◆ RECORDED DATA:

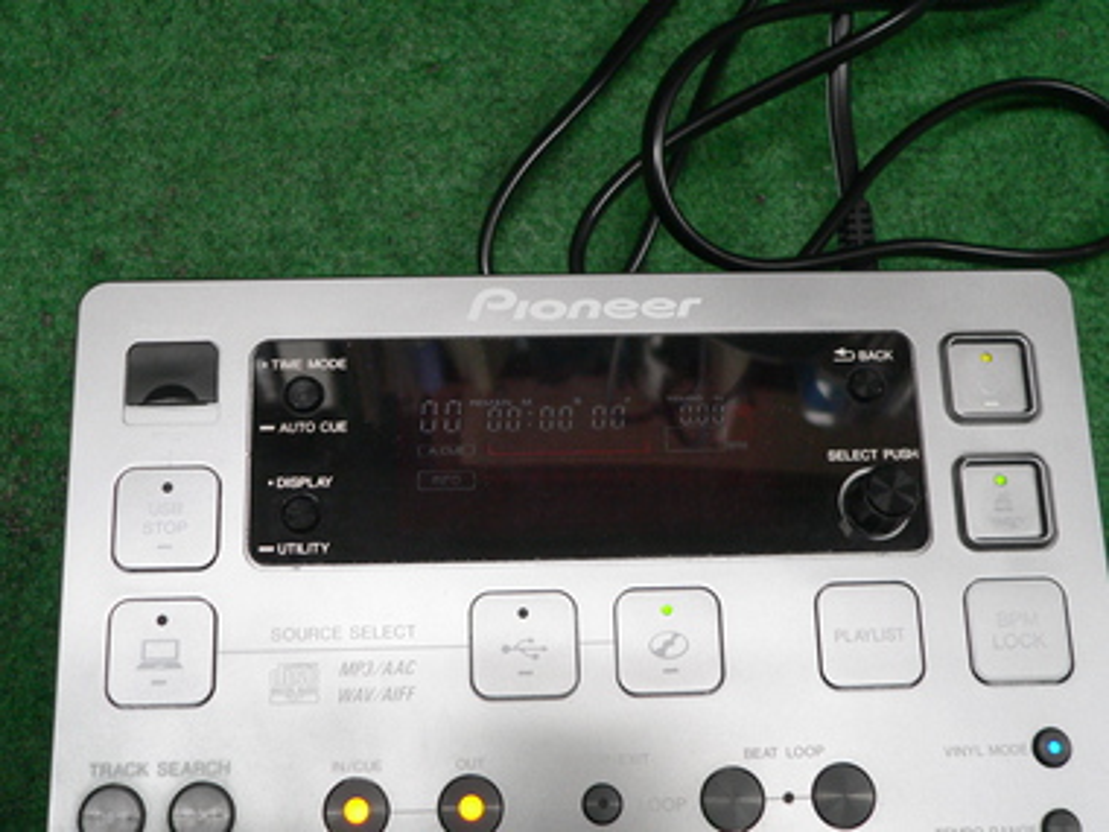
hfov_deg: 40.4
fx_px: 1506
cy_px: 416
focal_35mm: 47
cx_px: 554
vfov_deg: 30.9
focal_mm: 7.8
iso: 200
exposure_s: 1/40
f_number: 2.8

◆ GOAL OF THE EXERCISE: Give back the full listing above word for word, and let no picture through.

◆ RESULT FOR THIS TASK:
hfov_deg: 40.4
fx_px: 1506
cy_px: 416
focal_35mm: 47
cx_px: 554
vfov_deg: 30.9
focal_mm: 7.8
iso: 200
exposure_s: 1/40
f_number: 2.8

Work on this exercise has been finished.